Emit the line that holds "backpack/pink [500,834,620,972] => nothing" and all lines following it through the end of the data, verbatim, and nothing else.

Data for processing:

*** Block opens ***

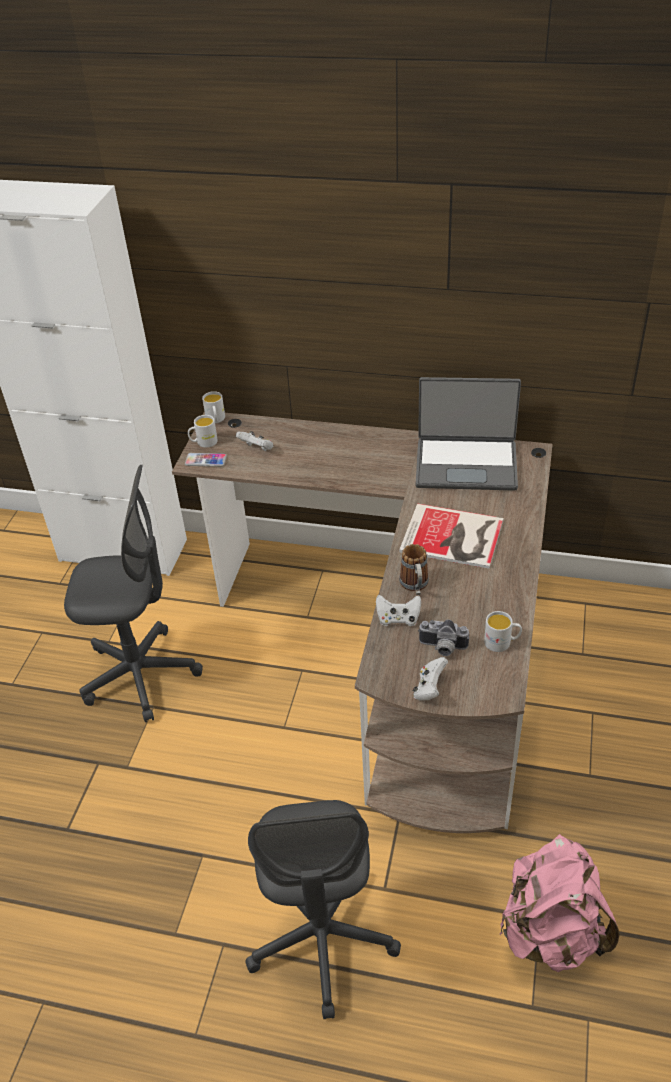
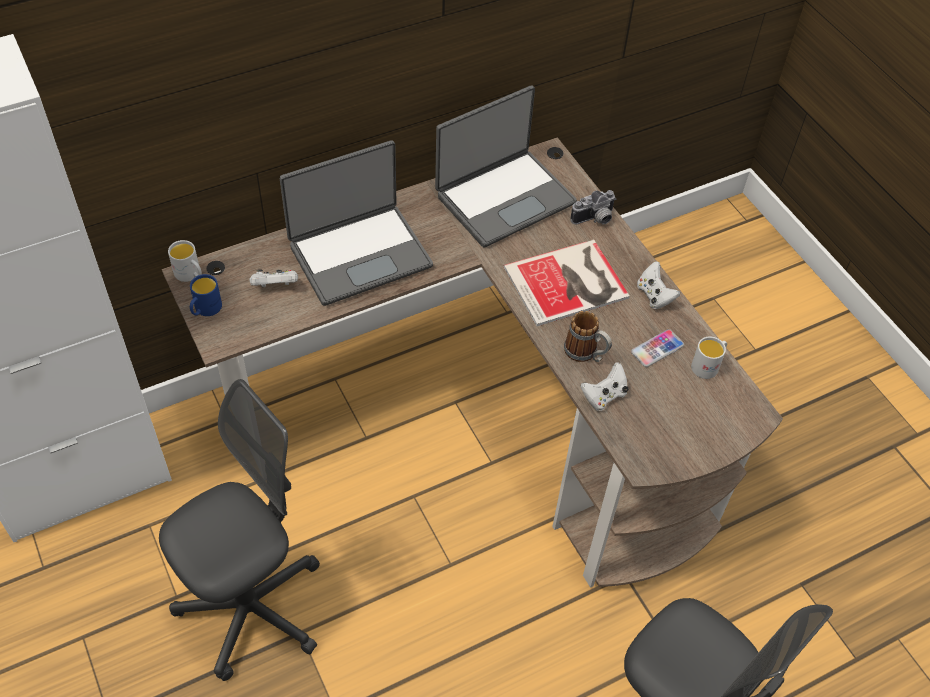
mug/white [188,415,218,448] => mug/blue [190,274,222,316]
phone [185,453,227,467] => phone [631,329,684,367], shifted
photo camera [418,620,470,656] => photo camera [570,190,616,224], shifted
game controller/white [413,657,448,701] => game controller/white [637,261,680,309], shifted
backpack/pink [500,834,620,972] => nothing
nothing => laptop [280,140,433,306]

*** Block closes ***

Exercise solution:
backpack/pink [500,834,620,972] => nothing
nothing => laptop [280,140,433,306]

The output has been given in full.